The tightness in his chest had worsened.
The man Smith had been would have been concerned, but not overly so. He would have assumed that it was simple esophageal reflux, or his ulcer acting up again. Were it to persist, he would have had it checked in a few days.
The thing that Harold W. Smith had become, however, did not care at all. Smith was a mere vessel now. The latest adherent of an ancient Creed. An expendable extension of the Leader.
But this thing that inhabited the body of Harold W. Smith was also in possession of Smith's knowledge.
Although Smith did not fully understand all that was happening to him, the thing did.
The Leader was of the Creed, he knew. The Leader had helped what had once been Harold W. Smith to be reborn in death. The Leader was all-knowing. The Leader could explain his new purpose to Smith the Undead.
But the Leader was in danger.
This "Remo" was a threat to the Leader, who Remo believed dwelled in the Three-G, Incorporated, health food company in Woodstock, New York. He was on his way now.
Smith's secretary was not at her desk when the Smith-vessel stumbled toward its office. For some reason, the body was not fully responding to the commands issued by its brain.
It wanted to stand erect, but the body was hunched. It clutched at its chest, trying to hold the pain in. In this doubled-over manner, the Smith-thing crossed the office and dropped into the cracked-leather chair behind the desk.
It was an effort to call up a phone directory for upstate New York over the computer terminal, and secure the number. But this was done.
When the phone was finally answered, the pains in the Smith-vessel's chest had grown sharper and more localized. It began to sweat. The sweat was cold, clammy.
The breath came with difficulty. His left arm grew numb.
"You . . . must . . . must . . . warn . . . Leader," the Smith-thing wheezed into the phone receiver. "Remo . . . Sinanju . . . coming . . . uuuhhhh . . ."
The receiver dropped to the floor as the Smith-thing slumped forward onto the sparse wooden desk, clutching his left breast as if a stake had been driven through his ribs and into his heart.
In her Woodstock office, Mary Melissa Mercy delicately returned the receiver to its cradle and hurried off to inform the Leader that the Shanghai Web had snared another foe.
All that remained now was the hated gweilo.
Chapter 21
Mary Melissa Mercy knew at an early age that she would devote her life to nursing the sick. As far back as she could remember she had practiced her art. Bandaging the family dog. Listening to family hearts with a stethoscope fashioned from a Dixie cup and plastic hosing. Once, she had even tried to "inoculate" a neighborhood playmate with a rusty nail-which resulted in a severe case of tetanus.
Mary Melissa got to visit the playmate in the hospital, thus opening up an entire new world to her young imagination. A world that smelled disinfectant-clean.
As soon as she had graduated from high school, Mary Melissa Mercy enrolled in the Lone Star Nursing School. It was a dream come true. And why shouldn't it have been? If there was one thing Mary Melissa cared about, it was health.
She had never been sick a day in her life. When every other kid was suffering from colds and flu and measles and chicken pox, Mary Melissa was always in the pink of health.

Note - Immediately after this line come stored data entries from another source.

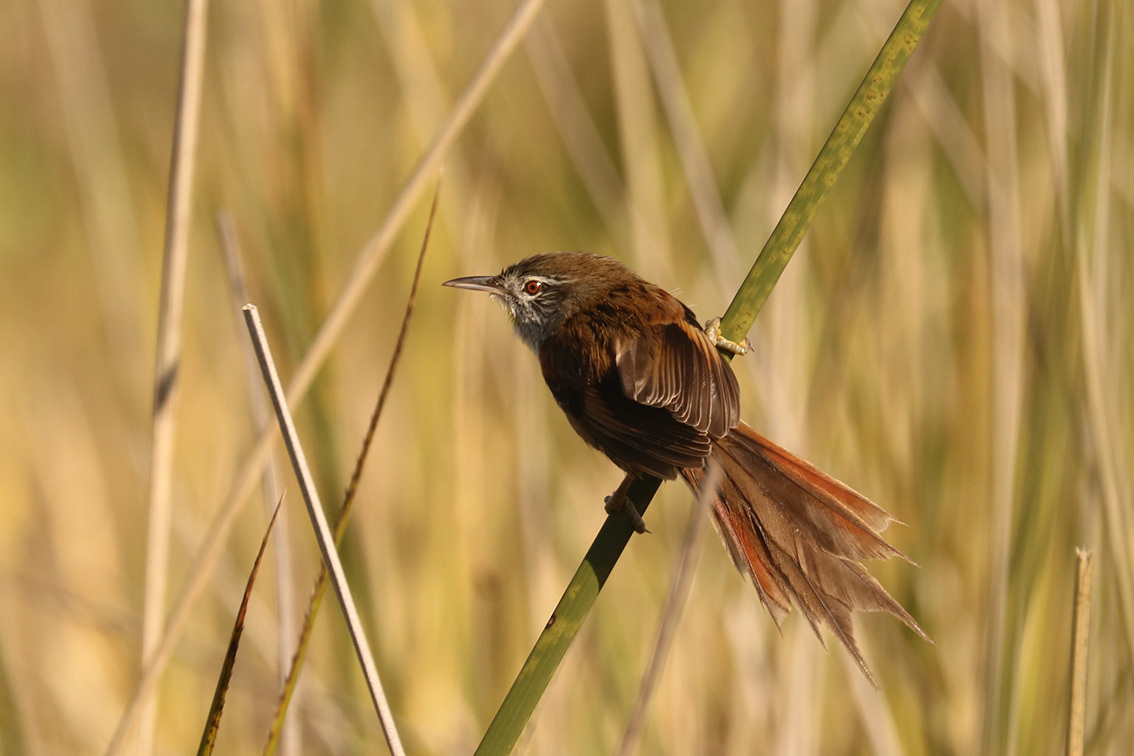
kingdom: Animalia
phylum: Chordata
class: Aves
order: Passeriformes
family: Furnariidae
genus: Cranioleuca
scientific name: Cranioleuca sulphurifera
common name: Sulphur-bearded spinetail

Even a case of the sniffles would have been unusual for Mary Melissa Mercy.
She attributed her remarkable good health to one thing and one thing alone: vegetarianism.

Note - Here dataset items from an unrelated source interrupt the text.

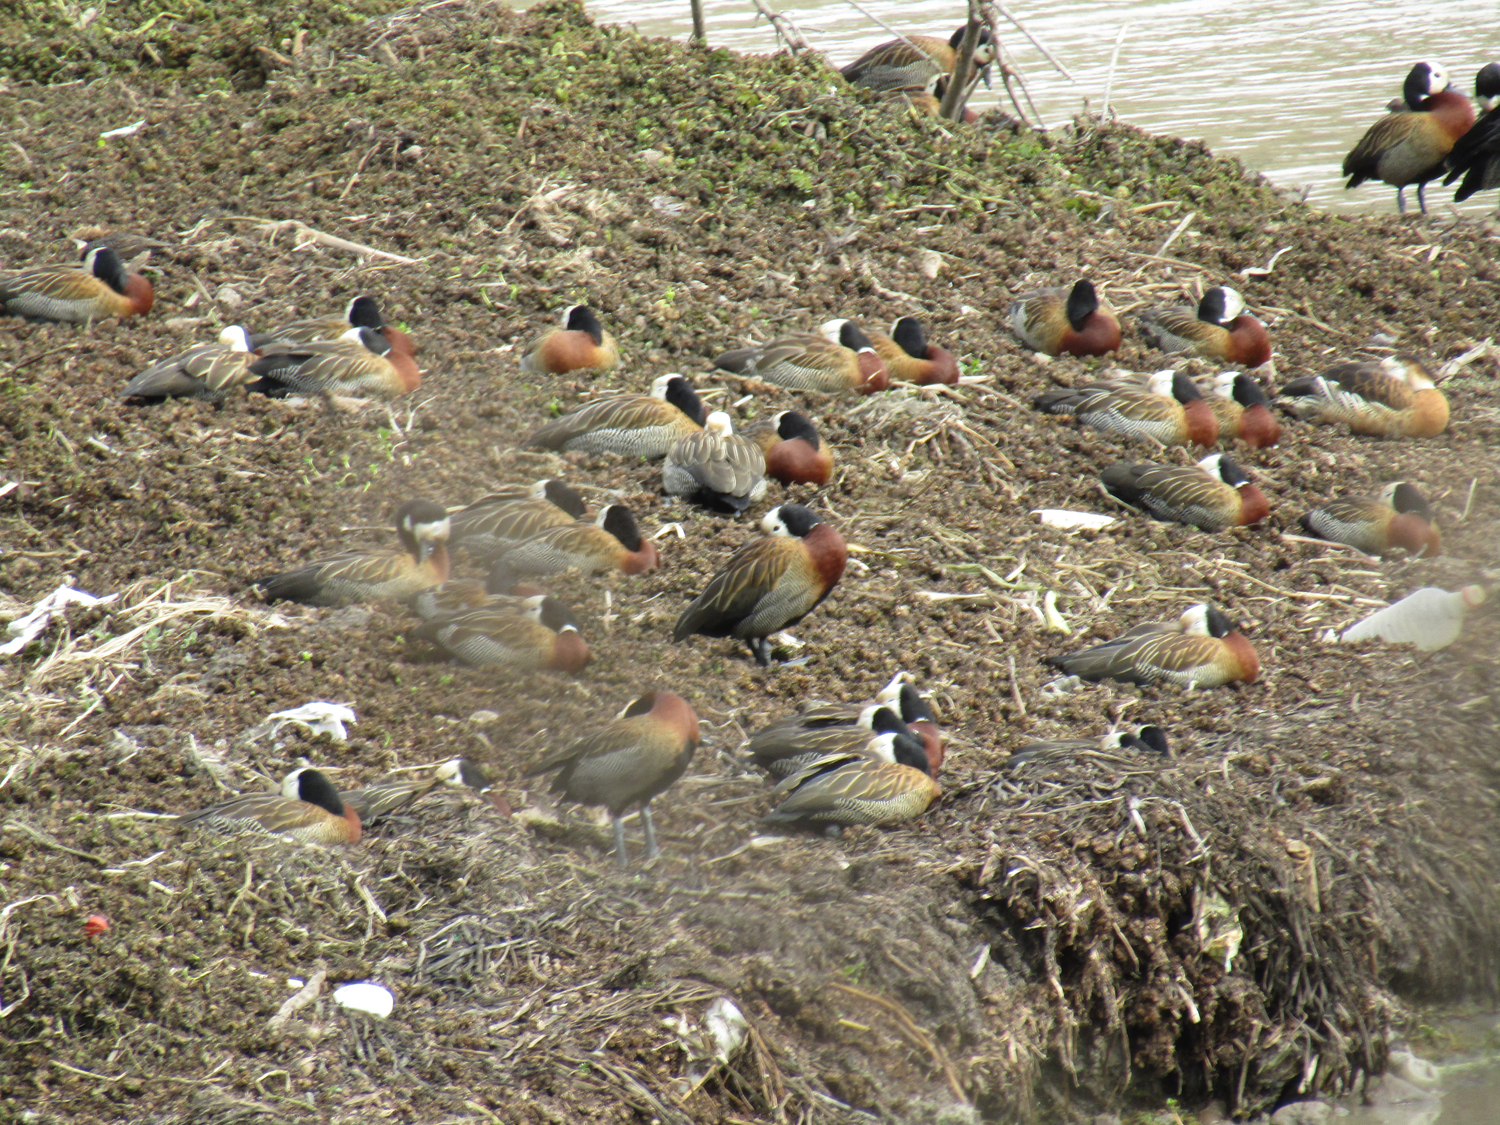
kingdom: Animalia
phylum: Chordata
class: Aves
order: Anseriformes
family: Anatidae
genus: Dendrocygna
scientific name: Dendrocygna viduata
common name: White-faced whistling duck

If nursing was Mary Melissa Mercy's vocation, then vegetarianism was her avocation.
It wasn't something she had to do in order to maintain her perfect figure. It wasn't something she thought she'd try because her peers did it. They were beef eaters. It wasn't something that had been forced on her by her parents.
It was because Mary Melissa Mercy couldn't stand the taste of blood.

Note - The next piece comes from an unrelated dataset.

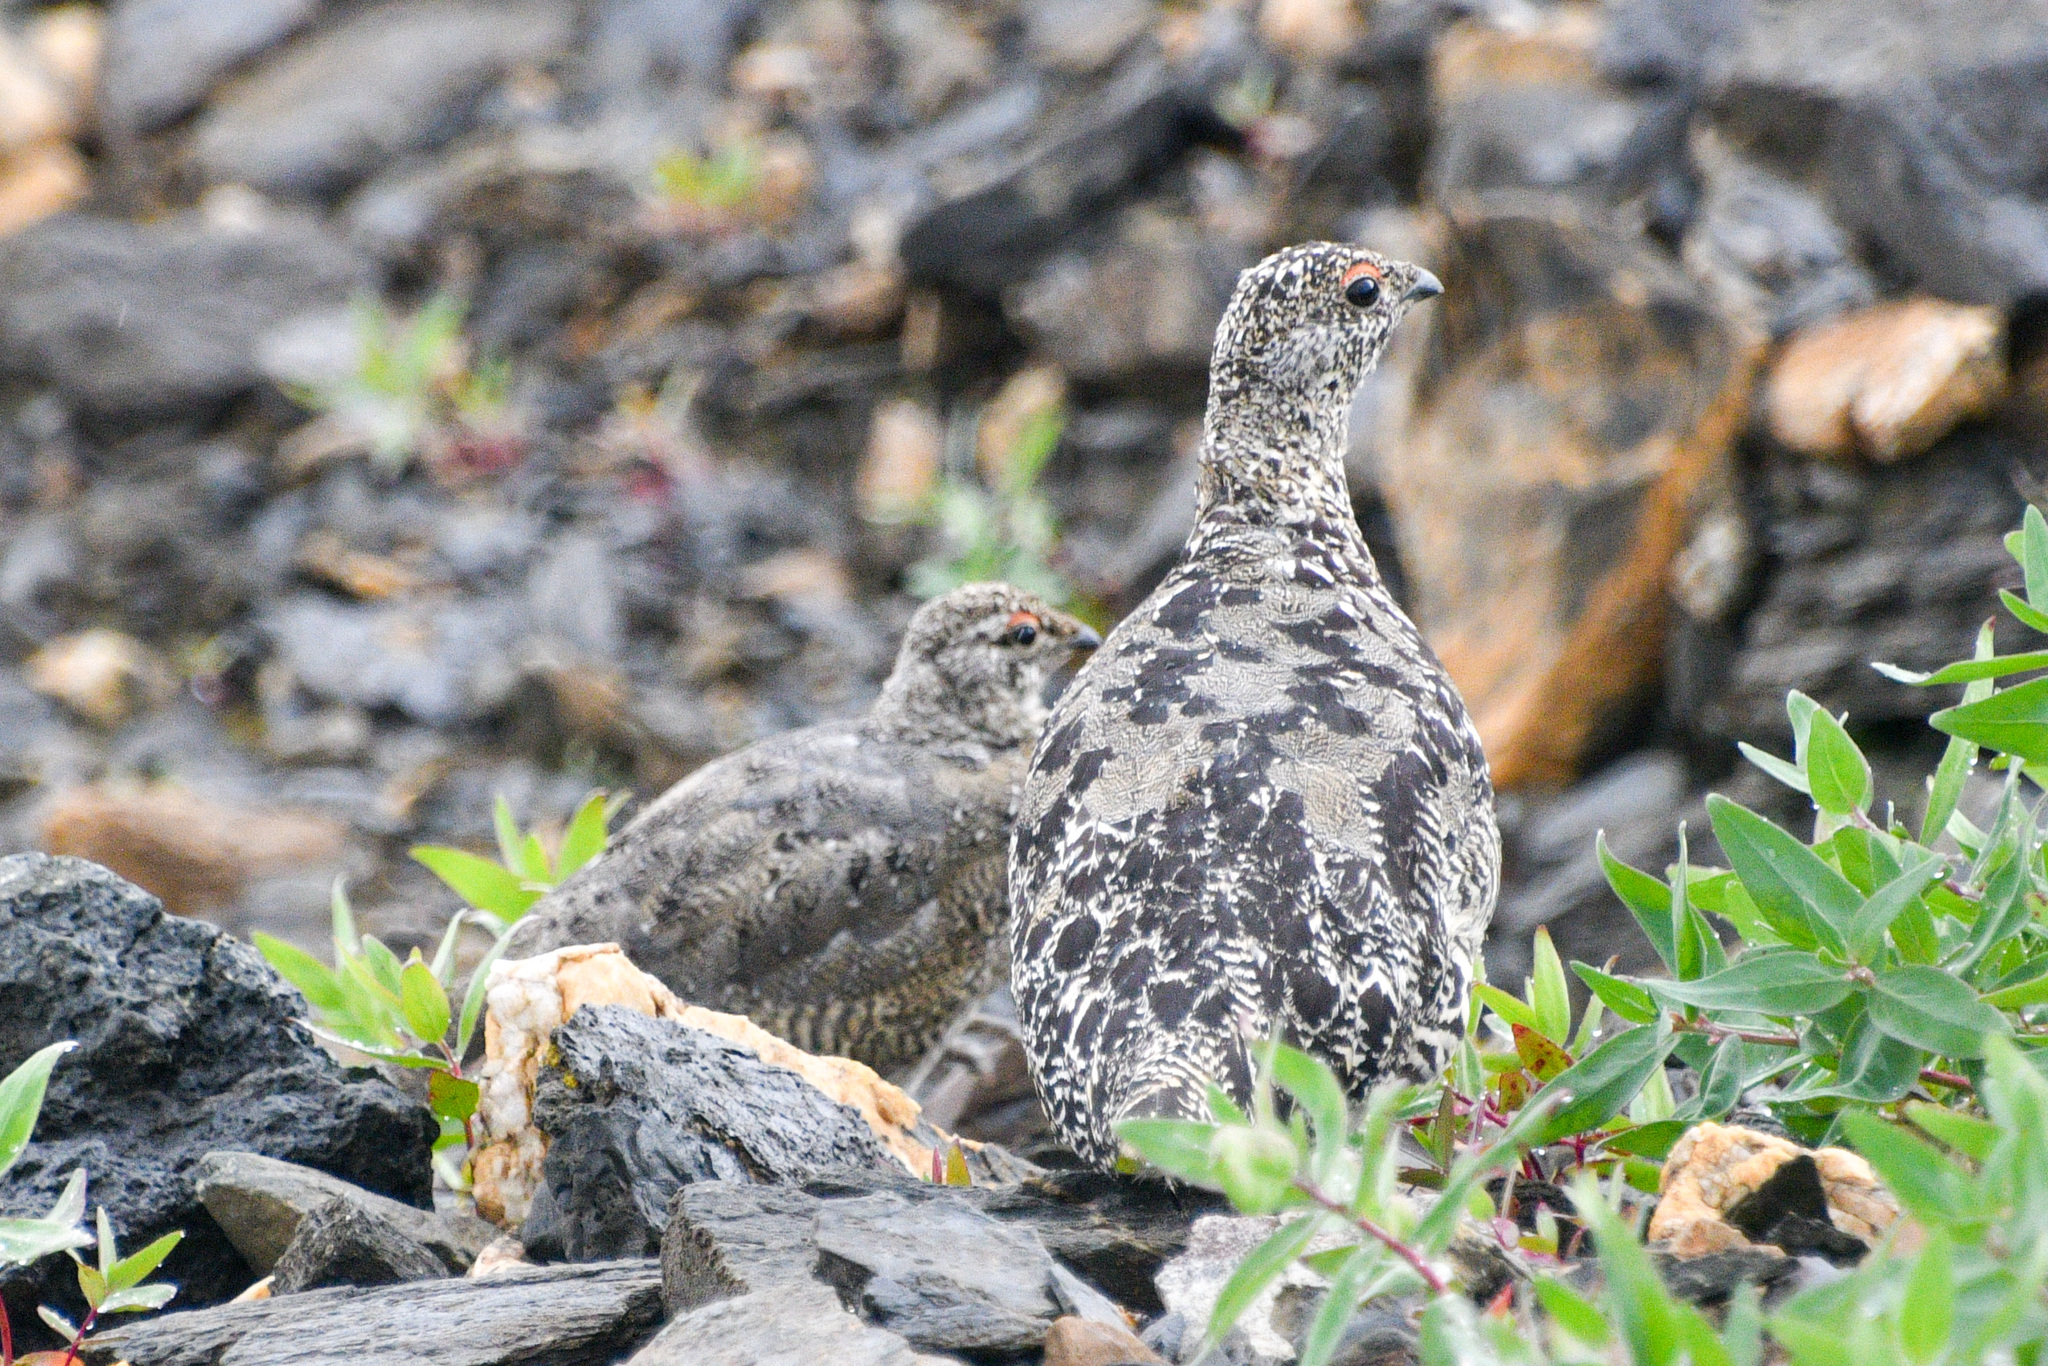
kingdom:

Little did she realize that her twin passions and single phobia would collide mere weeks after graduating from the Lone Star Nursing School, in a small, poorly ventilated corner room in the terminal ward of Houston General Hospital.
The elderly patient in Room 334 was enshrouded in mystery. He was known to the staff as Mr. Nichols, which everyone agreed couldn't be his name, for he was unmistakably Chinese.